|
|
|
|
|
by wujingyue
3704 days ago
|
|
Thanks for your interest, and hope you like it! Yes, it is currently incomplete, but I'd say at least 80% of the optimizations are upstreamed already. Also, folks in the LLVM community are actively working on that. For example, Justin Lebar recently pushed http://reviews.llvm.org/D18626 that added the speculative execution pass to -O3. Regarding performance, one thing worth noting is that missing one optimization does not necessarily cause significant slowdown on the benchmarks you care about. For example, the memory-space alias analysis only noticeably affects one benchmark in the Rodinia benchmark suite. Regarding your second question, the short answer is no. The Clang/LLVM version uses a different architecture (as mentioned in http://wujingyue.com/docs/gpucc-talk.pdf) from the internal version. The LLVM version offers better functionality and compilation time, and is much easier to maintain and improve in the future.
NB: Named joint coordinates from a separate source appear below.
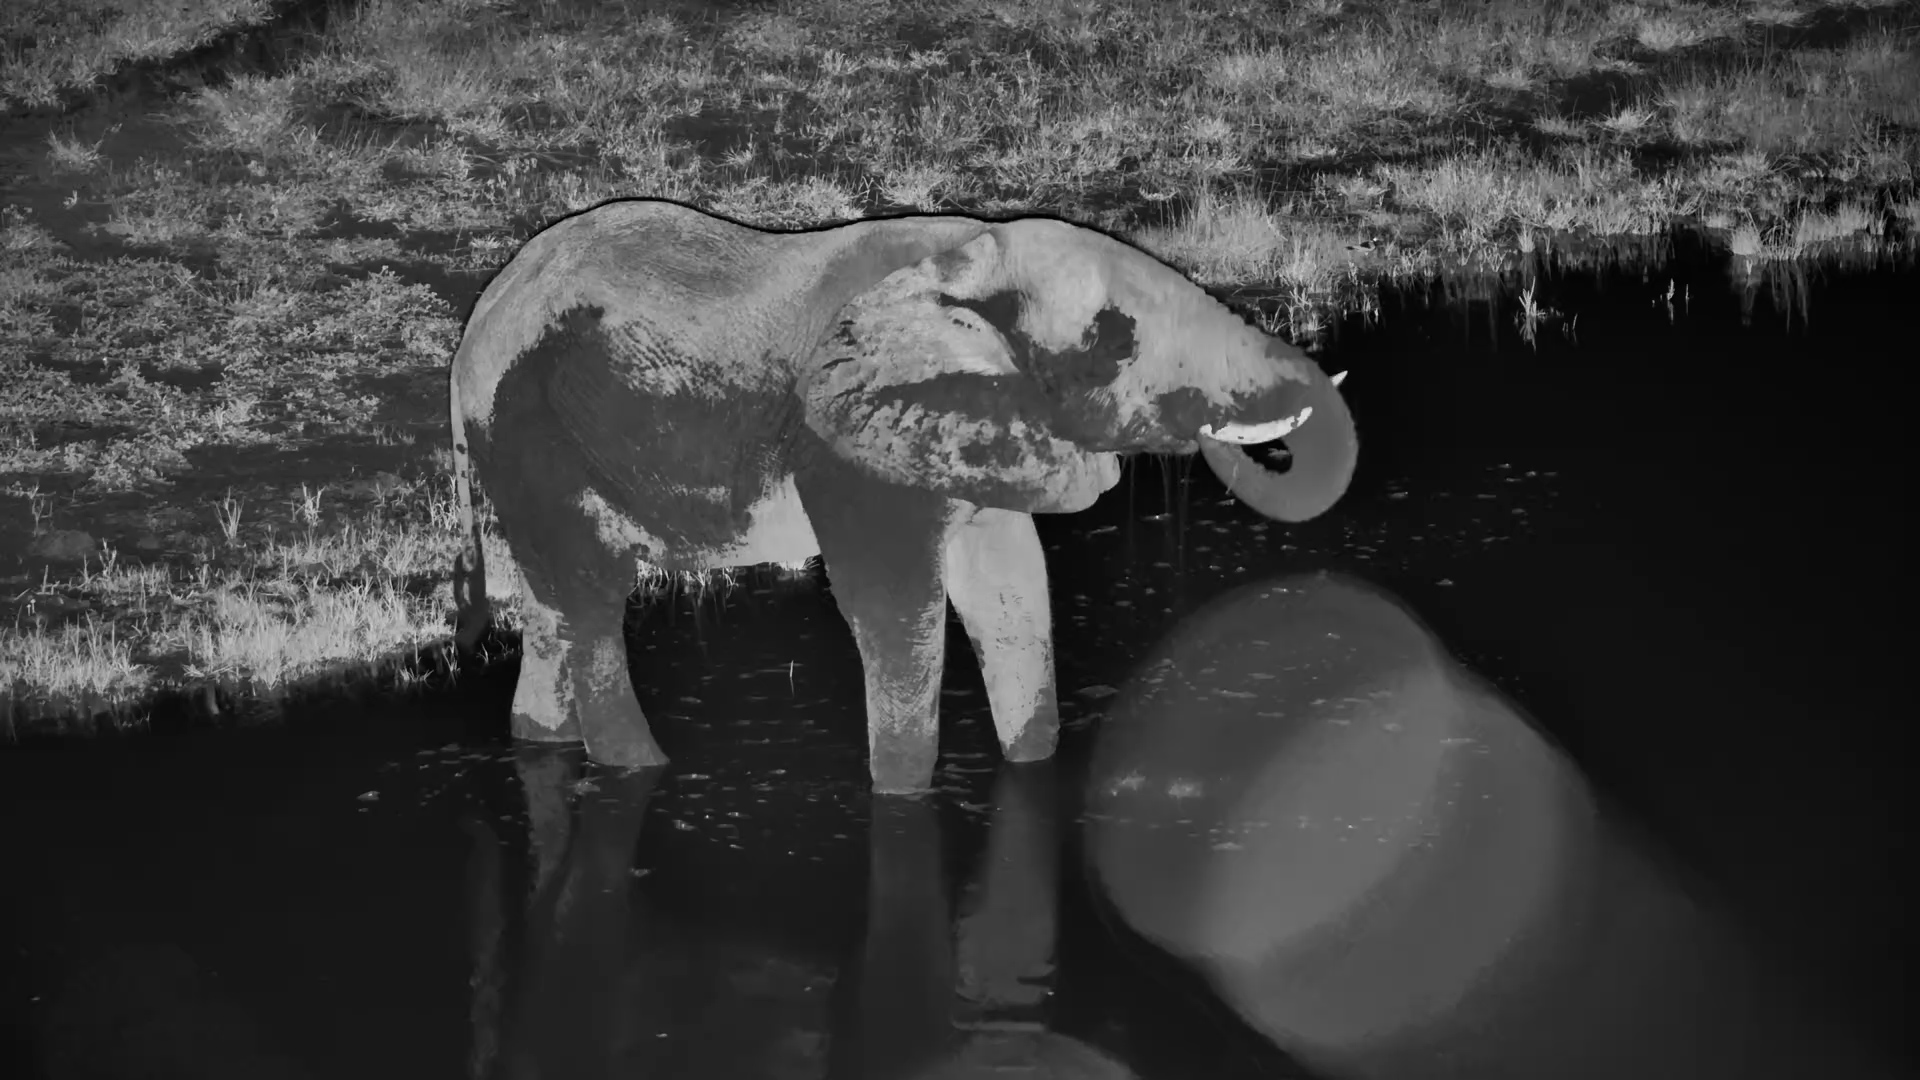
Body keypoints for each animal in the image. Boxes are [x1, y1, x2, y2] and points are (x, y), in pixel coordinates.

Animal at [448, 197, 1358, 794]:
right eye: (1115, 339)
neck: (966, 253)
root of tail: (471, 333)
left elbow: (1011, 589)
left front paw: (1031, 770)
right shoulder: (843, 446)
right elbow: (895, 606)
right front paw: (902, 795)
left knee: (553, 611)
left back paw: (541, 746)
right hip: (530, 434)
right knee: (592, 599)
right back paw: (646, 775)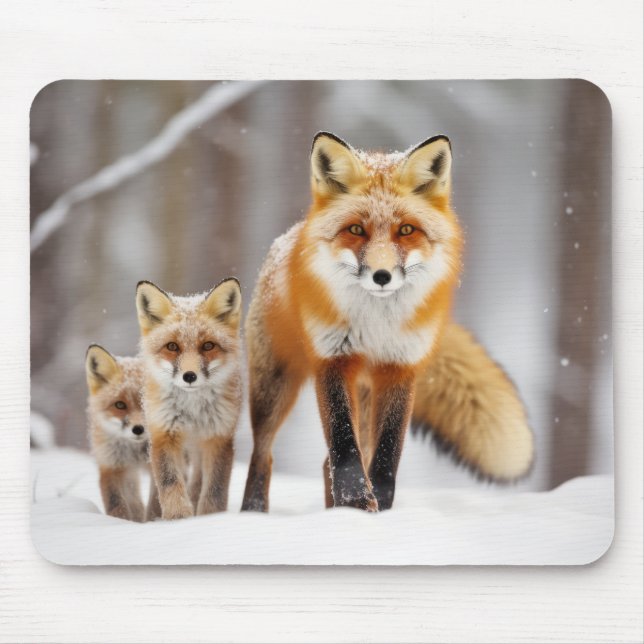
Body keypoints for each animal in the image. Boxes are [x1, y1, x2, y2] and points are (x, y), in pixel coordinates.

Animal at [85, 345, 160, 521]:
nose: (138, 429)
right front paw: (120, 523)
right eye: (120, 405)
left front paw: (155, 523)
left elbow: (156, 503)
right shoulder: (111, 464)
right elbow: (116, 504)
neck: (137, 451)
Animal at [135, 278, 242, 520]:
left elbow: (215, 489)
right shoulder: (164, 433)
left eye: (208, 345)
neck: (193, 410)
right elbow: (170, 483)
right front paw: (178, 518)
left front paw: (210, 517)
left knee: (198, 480)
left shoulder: (219, 435)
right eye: (172, 346)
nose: (189, 376)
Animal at [241, 132, 534, 513]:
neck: (376, 324)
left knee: (329, 461)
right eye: (356, 229)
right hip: (274, 386)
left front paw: (376, 504)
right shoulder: (332, 360)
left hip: (364, 397)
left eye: (406, 230)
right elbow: (343, 446)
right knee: (264, 454)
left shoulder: (400, 367)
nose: (382, 276)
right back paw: (254, 512)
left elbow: (385, 454)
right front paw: (355, 500)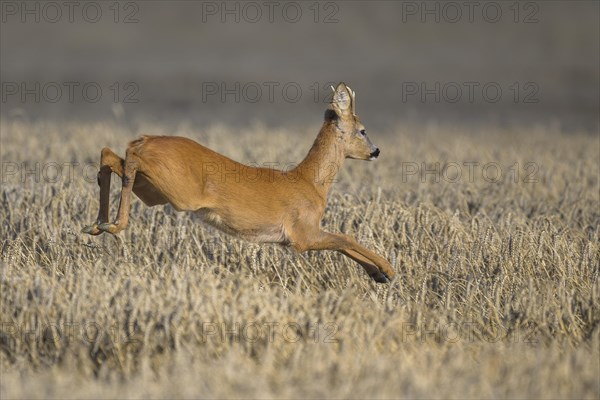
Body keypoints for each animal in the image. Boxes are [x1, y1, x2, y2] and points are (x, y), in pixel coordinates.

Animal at [82, 83, 396, 282]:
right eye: (362, 130)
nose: (377, 151)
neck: (310, 182)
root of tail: (146, 139)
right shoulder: (302, 234)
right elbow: (346, 238)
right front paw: (388, 269)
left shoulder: (298, 237)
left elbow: (343, 242)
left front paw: (378, 275)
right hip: (179, 192)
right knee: (128, 157)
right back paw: (113, 225)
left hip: (152, 191)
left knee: (110, 154)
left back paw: (96, 225)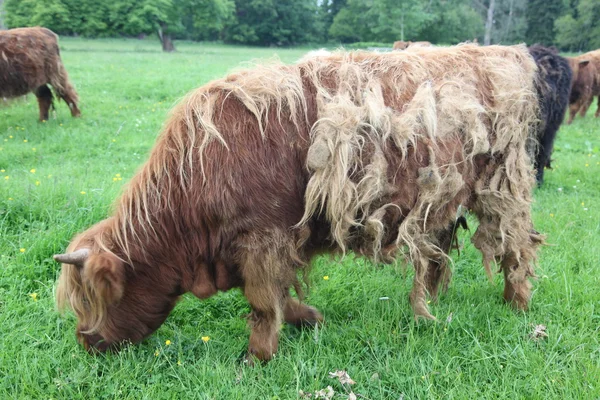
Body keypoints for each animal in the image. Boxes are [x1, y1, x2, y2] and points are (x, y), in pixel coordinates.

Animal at [55, 43, 544, 362]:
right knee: (438, 253)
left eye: (93, 301)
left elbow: (261, 300)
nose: (86, 343)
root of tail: (506, 53)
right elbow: (280, 293)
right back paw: (435, 303)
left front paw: (257, 357)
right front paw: (310, 318)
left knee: (518, 246)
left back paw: (517, 305)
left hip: (503, 188)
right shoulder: (270, 244)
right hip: (441, 200)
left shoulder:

It would cost even more effort to upstream the internal version than to make all optimizations work with the new architecture. |
|
I don't have a lot of benchmarks at the moment, so I can't say how important they are. And it of course depends on what you're doing.
clang/llvm's CUDA implementation shares most of the backend with gpucc, but it's an entirely new front-end. The front-end works for tensorflow, eigen, and thrust, but I suspect if you try hard enough you'll be able to find something nvcc accepts that we can't compile. At the moment we're pretty focused on making it work well for Tensorflow.